Но его переживания оказались напрасными.

В тот момент, когда он увидел ее на мосту, словно летящую к нему в джинсах современного покроя и винтажном шарфе, со свободно развивающимися волосами, он почувствовал, как у него перехватило дыхание.

А когда она сняла с шеи и застенчиво протянула ему тот самый нефритовый кулон, что он подарил ей, то его кровь просто вскипела в жилах, как поток бурлящей воды.

Она сказала тогда: «Я люблю тебя. Всегда любила и всегда буду любить», он напряг всю свою волю, чтобы не поцеловать ее в тот же момент. Это потребовало больше усилий, чем он мог рассчитывать.

Чему научило его Братство, так это контролю над собой. Сейчас он смотрел на нее и боролся со своим голосом, чтобы он звучат твердо. «Я немного устал», - сказал он. «И я хочу пить, я иногда забываю, что теперь нуждаюсь в воде и еде».

Она положила свои ключи на маленький столик розового дерева и повернулась, чтобы он увидел ее улыбку. «Чай», - промолвила она, направляясь к кухне цвета авокадо. «У меня не слишком много еды, я обычно не провожу здесь много времени, но у меня есть чай. И печенье. Проходи в обеденный зал, я сейчас приду».

Он улыбнулся, даже он понимал, что сейчас никто уже не говорит «обеденный зал», но ничего не сказал. Может быть, она нервничала также, как и он? Он мог на это только надеяться.

***

Тесса молча чертыхнулась, когда уже в четвертый раз наклонилась, чтобы поднять с пола кубики сахара. До этого, она уже поставила на плиту чайник без воды, перепутала чайные пакетики, пролила молоко, а теперь еще и это. Она опустила по кубику сахара в каждую чашку с чаем и мысленно приказала себе досчитать до десяти, наблюдая за тем, как они растворяются.

Она знала, что руки у нее дрожат, а сердце бьется с бешеной скоростью. Джеймс Карстаирс был у нее дома. В ее гостиной. И он ждал чай. Часть ее разума говорила ей, что это ведь просто Джем, когда другая часть просто кричала о том, что это именно тот Джем, которого она не видела больше 135 лет.

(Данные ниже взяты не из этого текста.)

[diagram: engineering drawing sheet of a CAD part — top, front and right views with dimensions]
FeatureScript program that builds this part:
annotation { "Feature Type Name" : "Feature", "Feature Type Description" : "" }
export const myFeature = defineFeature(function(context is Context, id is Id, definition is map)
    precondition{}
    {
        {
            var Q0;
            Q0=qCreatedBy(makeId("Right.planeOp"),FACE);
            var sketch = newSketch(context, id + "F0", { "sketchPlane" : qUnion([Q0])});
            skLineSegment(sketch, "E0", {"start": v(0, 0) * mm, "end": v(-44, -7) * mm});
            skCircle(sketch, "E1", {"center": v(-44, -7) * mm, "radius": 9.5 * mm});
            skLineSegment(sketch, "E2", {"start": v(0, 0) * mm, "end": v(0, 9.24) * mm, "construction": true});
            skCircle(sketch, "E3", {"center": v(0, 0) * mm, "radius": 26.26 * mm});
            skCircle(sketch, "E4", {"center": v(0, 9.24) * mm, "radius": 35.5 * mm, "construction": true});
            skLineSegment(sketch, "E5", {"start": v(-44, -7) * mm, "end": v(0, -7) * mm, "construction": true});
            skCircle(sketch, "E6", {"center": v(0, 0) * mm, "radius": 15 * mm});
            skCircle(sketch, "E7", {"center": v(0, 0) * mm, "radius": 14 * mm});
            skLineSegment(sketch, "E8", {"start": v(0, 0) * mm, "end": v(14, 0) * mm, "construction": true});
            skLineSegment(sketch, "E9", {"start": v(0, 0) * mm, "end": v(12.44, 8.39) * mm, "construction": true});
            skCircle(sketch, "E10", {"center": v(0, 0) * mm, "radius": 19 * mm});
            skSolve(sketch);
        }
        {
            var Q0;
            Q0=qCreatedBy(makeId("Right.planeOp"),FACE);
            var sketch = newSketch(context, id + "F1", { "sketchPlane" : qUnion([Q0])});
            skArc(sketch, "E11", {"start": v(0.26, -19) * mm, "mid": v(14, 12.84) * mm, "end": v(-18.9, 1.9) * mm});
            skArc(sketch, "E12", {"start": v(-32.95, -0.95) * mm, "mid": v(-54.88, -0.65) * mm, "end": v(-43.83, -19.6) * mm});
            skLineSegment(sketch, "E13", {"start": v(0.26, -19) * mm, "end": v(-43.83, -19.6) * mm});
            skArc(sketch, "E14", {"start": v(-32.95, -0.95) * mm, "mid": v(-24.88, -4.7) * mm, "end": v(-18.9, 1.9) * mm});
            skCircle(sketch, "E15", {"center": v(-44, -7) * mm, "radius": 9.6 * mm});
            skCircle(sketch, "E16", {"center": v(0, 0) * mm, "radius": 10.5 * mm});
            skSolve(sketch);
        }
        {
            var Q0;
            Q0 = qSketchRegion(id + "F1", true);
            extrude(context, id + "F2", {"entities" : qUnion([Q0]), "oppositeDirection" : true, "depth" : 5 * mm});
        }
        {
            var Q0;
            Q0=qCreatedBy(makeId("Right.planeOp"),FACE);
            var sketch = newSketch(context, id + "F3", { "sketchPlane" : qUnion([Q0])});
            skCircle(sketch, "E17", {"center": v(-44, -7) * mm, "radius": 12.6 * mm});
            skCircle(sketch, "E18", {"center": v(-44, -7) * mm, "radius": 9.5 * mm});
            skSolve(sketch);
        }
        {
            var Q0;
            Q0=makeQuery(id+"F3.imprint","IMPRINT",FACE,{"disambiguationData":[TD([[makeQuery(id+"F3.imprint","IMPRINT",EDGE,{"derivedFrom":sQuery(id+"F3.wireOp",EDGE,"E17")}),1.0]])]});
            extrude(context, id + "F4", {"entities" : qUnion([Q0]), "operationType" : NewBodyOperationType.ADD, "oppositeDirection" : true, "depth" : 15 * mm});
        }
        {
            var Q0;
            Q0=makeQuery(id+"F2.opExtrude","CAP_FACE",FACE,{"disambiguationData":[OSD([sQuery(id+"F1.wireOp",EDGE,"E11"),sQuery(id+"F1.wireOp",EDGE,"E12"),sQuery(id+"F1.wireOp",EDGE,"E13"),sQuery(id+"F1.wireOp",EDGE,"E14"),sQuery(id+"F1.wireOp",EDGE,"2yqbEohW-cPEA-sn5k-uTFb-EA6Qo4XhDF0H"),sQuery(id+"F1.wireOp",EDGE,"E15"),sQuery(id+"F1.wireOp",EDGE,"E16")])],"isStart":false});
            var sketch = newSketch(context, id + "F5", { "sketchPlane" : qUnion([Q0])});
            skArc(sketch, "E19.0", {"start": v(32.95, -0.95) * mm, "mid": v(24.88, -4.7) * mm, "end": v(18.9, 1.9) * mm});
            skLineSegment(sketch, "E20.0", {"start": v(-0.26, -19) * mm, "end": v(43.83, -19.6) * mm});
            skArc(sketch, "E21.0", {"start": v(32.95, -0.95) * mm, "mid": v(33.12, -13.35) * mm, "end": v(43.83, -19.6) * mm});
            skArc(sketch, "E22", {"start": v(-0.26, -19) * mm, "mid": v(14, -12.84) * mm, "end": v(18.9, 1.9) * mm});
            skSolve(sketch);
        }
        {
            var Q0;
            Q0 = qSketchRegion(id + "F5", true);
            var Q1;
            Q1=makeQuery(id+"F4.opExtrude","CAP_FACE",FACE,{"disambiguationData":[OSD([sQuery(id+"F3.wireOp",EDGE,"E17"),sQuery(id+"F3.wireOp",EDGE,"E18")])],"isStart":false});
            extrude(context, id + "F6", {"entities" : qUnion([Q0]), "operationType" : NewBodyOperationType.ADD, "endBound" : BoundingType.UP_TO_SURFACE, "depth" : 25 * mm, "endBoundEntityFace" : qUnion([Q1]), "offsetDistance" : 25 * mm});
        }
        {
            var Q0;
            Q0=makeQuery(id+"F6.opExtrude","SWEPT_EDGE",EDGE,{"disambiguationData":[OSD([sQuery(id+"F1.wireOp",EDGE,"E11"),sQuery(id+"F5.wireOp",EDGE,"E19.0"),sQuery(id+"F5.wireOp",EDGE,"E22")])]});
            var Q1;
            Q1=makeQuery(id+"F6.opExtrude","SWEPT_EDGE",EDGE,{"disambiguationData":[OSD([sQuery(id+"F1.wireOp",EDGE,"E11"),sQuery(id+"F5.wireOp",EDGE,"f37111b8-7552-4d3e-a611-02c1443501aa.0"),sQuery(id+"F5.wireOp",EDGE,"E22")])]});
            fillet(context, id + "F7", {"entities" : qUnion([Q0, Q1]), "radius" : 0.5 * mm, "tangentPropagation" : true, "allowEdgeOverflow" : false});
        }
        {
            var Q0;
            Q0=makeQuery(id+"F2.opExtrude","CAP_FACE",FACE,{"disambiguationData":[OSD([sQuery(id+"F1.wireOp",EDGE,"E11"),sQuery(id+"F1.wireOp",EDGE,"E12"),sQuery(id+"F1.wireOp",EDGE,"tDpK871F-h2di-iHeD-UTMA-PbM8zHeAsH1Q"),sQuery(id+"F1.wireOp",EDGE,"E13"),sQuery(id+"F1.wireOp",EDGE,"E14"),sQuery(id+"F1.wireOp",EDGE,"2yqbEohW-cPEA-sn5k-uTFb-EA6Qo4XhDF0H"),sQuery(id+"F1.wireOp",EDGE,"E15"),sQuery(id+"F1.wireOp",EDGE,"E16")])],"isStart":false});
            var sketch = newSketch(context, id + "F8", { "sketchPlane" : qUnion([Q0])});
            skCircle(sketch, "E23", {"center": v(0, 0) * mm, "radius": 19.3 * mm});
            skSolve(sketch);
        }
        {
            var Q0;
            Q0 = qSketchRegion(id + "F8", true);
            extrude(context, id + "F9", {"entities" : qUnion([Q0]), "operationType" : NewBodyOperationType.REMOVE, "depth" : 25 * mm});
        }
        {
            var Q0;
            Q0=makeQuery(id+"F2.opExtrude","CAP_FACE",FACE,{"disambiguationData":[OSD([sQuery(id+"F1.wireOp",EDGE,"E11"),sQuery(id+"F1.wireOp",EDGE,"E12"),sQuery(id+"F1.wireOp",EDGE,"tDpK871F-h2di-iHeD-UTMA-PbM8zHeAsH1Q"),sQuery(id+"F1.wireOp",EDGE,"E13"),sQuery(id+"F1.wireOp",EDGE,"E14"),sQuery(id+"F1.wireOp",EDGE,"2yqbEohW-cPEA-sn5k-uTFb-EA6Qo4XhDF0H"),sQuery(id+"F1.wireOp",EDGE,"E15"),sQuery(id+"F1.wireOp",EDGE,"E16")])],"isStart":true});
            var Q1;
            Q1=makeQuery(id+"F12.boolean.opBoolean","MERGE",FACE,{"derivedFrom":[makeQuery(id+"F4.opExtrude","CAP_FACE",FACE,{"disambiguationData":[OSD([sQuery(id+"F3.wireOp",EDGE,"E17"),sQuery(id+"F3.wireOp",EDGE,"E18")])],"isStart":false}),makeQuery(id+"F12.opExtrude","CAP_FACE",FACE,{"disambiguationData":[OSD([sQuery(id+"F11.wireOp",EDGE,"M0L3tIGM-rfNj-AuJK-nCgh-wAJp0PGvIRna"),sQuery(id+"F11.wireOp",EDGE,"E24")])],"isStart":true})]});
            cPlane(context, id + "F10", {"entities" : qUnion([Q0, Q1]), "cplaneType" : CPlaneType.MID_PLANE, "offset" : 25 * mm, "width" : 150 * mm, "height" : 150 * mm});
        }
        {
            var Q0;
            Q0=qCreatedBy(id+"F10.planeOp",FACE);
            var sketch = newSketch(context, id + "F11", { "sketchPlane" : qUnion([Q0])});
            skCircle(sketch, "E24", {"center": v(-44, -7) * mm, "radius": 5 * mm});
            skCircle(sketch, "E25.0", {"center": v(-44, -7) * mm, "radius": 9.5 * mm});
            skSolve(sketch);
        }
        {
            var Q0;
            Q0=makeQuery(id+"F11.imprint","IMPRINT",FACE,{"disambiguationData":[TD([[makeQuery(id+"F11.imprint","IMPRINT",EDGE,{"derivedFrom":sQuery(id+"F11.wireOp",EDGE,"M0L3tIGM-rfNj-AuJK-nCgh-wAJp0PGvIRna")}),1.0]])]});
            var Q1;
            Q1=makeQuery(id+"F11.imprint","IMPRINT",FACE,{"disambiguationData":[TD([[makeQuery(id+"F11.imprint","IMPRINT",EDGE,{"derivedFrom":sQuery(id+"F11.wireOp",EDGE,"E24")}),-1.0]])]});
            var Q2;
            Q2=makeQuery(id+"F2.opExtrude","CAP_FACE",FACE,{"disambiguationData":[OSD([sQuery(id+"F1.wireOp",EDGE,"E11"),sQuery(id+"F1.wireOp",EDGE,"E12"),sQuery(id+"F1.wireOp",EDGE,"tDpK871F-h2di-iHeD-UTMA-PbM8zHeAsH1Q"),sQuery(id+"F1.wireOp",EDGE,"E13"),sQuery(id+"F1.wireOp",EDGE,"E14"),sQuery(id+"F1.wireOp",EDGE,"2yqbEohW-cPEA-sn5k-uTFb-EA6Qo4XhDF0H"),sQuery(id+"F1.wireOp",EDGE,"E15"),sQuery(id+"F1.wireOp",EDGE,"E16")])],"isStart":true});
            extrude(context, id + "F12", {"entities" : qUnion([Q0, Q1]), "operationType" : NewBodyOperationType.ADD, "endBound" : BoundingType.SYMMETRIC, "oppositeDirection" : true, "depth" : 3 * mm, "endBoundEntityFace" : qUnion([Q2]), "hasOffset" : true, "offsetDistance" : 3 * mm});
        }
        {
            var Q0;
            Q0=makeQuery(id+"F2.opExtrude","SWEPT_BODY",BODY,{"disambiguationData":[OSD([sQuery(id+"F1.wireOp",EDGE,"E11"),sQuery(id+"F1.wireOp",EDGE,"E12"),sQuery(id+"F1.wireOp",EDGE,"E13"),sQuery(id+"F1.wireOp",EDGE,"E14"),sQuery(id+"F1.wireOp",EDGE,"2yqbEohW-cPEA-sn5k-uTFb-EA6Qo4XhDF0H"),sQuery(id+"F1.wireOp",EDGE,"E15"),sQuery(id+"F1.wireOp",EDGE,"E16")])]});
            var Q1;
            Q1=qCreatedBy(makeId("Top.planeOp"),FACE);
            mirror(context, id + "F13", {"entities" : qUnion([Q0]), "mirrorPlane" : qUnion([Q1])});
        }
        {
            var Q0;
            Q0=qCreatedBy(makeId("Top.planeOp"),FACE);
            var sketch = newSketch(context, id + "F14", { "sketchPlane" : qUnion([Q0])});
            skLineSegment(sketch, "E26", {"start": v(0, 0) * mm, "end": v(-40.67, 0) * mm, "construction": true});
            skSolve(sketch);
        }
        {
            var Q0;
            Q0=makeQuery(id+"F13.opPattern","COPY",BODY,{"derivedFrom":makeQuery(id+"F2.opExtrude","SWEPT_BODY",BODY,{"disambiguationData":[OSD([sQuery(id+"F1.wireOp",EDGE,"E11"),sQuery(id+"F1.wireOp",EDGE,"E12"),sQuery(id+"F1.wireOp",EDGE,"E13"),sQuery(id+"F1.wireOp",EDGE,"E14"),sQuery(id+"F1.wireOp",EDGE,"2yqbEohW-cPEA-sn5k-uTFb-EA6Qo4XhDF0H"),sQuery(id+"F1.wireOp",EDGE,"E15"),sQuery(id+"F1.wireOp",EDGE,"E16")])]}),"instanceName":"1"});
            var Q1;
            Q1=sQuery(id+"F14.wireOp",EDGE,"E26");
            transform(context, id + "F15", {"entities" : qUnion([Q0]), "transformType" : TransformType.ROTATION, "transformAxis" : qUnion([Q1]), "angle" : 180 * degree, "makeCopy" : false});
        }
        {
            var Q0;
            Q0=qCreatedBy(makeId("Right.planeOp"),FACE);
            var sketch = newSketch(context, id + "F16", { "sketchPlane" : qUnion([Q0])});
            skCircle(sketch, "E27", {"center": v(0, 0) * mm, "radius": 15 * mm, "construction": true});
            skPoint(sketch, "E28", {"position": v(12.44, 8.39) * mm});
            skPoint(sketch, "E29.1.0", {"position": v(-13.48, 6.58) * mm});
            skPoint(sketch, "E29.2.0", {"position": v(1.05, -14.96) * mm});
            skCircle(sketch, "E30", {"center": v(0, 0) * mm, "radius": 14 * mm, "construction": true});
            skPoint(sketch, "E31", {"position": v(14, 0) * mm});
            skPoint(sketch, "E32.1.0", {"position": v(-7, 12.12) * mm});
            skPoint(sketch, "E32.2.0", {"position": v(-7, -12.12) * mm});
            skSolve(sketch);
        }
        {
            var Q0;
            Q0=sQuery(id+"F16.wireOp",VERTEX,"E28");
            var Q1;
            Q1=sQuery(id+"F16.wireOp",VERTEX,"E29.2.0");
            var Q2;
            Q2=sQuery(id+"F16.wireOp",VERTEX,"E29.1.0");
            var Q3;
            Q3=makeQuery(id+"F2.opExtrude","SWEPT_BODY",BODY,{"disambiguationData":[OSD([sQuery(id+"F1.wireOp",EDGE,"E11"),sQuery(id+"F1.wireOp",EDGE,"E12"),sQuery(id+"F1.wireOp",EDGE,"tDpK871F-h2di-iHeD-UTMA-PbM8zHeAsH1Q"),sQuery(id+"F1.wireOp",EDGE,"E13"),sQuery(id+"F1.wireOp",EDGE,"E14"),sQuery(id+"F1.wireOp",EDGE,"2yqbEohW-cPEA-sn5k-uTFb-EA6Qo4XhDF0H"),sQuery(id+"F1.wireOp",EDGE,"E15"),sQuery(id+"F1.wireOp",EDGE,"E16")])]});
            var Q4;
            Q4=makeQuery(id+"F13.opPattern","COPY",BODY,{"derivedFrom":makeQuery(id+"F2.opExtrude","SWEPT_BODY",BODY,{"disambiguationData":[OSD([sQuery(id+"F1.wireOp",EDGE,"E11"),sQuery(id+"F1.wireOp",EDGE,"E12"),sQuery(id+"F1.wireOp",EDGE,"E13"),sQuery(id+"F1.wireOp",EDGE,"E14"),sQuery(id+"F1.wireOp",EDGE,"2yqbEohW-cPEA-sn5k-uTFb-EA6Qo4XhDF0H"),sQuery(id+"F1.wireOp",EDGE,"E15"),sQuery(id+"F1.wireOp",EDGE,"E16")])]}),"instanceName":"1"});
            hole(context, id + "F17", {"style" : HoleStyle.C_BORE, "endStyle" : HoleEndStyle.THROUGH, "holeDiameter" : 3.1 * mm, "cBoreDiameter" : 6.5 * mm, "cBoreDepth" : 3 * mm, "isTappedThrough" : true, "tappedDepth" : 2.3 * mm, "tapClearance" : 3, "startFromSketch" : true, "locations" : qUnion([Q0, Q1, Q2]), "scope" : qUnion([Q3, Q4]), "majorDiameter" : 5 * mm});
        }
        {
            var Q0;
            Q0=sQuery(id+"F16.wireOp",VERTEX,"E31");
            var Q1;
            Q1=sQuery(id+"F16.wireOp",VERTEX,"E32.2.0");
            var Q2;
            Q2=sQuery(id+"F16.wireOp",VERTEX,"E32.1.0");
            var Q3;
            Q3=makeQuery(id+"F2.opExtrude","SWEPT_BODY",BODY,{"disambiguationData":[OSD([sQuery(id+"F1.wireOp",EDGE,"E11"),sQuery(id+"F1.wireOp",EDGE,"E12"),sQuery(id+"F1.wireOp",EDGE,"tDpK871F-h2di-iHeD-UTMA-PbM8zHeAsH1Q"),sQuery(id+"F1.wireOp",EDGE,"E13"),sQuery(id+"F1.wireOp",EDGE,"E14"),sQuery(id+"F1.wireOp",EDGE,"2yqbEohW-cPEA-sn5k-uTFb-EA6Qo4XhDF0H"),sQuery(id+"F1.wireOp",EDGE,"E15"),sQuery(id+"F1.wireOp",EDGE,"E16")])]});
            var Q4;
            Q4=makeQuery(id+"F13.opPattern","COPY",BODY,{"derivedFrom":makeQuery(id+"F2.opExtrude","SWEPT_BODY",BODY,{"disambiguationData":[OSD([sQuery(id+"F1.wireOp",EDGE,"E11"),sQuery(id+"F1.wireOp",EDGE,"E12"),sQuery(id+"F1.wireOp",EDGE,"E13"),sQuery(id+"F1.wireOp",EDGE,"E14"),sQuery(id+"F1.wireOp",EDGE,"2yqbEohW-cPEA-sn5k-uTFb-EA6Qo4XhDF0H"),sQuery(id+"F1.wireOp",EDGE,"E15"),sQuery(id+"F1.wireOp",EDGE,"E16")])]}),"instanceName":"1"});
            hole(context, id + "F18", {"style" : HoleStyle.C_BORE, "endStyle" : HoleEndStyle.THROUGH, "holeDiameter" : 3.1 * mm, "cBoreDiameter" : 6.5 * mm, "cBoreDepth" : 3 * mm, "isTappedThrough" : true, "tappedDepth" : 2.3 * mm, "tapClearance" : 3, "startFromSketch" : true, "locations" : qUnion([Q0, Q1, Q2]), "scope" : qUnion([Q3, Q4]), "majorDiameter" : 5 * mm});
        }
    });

Он был Братом Захарией слишком долго. Но внутри себя он всегда оставался Джемом, с его остроумием и неизменной добротой. Он никогда не предавал своей любви к ней или его любви к Уиллу. Но Безмолвные Братья не могут чувствовать многие вещи так, как чувствуют обычные люди.

Об этом она думала последние годы, целые десятилетия после смерти Уилла. Она никогда не хотела быть ни с кем рядом, кроме Уилла и Джема, и они оба покинули ее, хотя Джем был жив. Иногда она задавалась вопросом, как бы все сложилось, если бы не было этого запрета для Безмолвных Братьев, любить и создавать семьи, но было и еще одно сомнение: Джем мог не захотеть создавать семью именно с ней, что у него не сохранилось тех чувств. Она ощущала себя Пигмалионом в своем желании привлечь мраморную статую[2]. У Безмолвных Братьев нет физической потребности к прикосновениям, так же, как нет потребности в пище или воде.

Но теперь…

"Я иногда забываю, что теперь нуждаюсь в воде и еде..."

Она подняла со стола кружки с заваренным чаем и, с все еще трясущимися руками, пошла в гостиную. Тесса обставляла квартиру, как ей было удобно многие годы, от диванных подушек, до японской ширмы, на которой были нарисованы красные маки и бамбук. Занавески, что закрывали окно в конце комнаты, были вполовину приспущены, пропуская как раз нужное количество света и окрашивая темные волосы Джема золотом, взглянув на него сейчас, Тесса чуть не уронила из рук чашки.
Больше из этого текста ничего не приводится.